Records for the exercise Start Marker

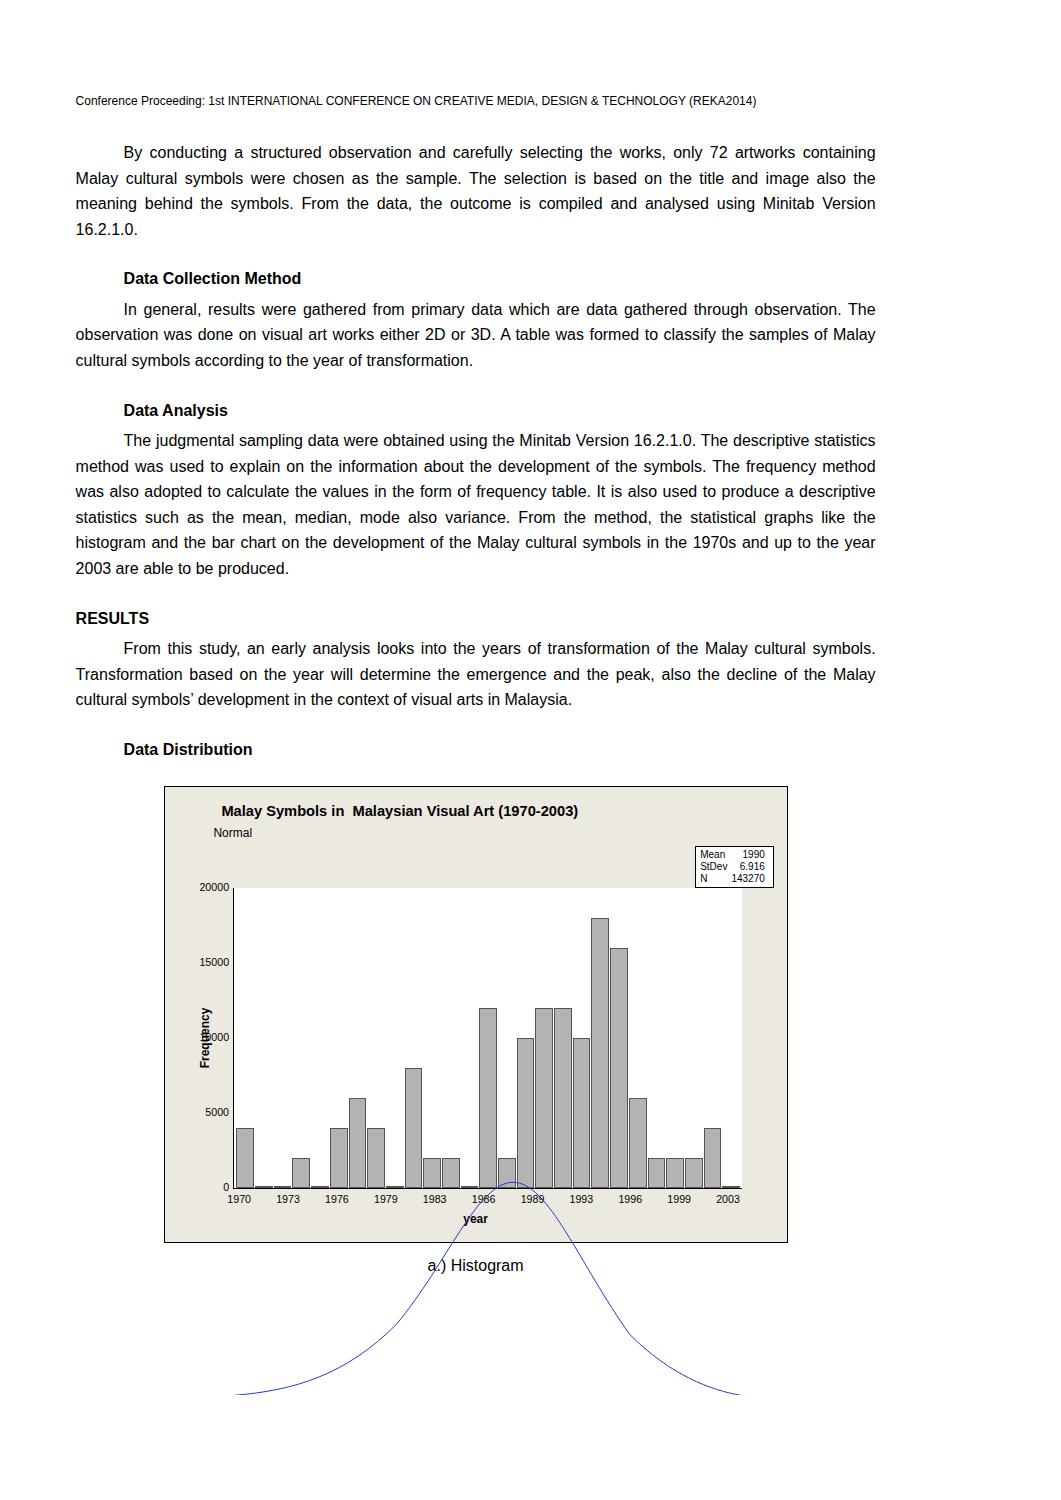Conference Proceeding: 1st INTERNATIONAL CONFERENCE ON CREATIVE MEDIA, DESIGN & TECHNOLOGY (REKA2014)
By conducting a structured observation and carefully selecting the works, only 72 artworks containing Malay cultural symbols were chosen as the sample. The selection is based on the title and image also the meaning behind the symbols. From the data, the outcome is compiled and analysed using Minitab Version 16.2.1.0.
Data Collection Method
In general, results were gathered from primary data which are data gathered through observation. The observation was done on visual art works either 2D or 3D. A table was formed to classify the samples of Malay cultural symbols according to the year of transformation.
Data Analysis
The judgmental sampling data were obtained using the Minitab Version 16.2.1.0. The descriptive statistics method was used to explain on the information about the development of the symbols. The frequency method was also adopted to calculate the values in the form of frequency table. It is also used to produce a descriptive statistics such as the mean, median, mode also variance. From the method, the statistical graphs like the histogram and the bar chart on the development of the Malay cultural symbols in the 1970s and up to the year 2003 are able to be produced.
RESULTS
From this study, an early analysis looks into the years of transformation of the Malay cultural symbols. Transformation based on the year will determine the emergence and the peak, also the decline of the Malay cultural symbols’ development in the context of visual arts in Malaysia.
Data Distribution
Malay Symbols in Malaysian Visual Art (1970-2003)
Normal
| Mean | 1990 |
| StDev | 6.916 |
| N | 143270 |
Frequency
20000 15000 10000 5000 0
19701973197619791983198619891993199619992003
year
a.) Histogram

Records for the exercise End Marker

* **Exercise requirements**
Among the entries above, determine how many lines hold the string "Minitab" and report that number alone.

* **Response below**
2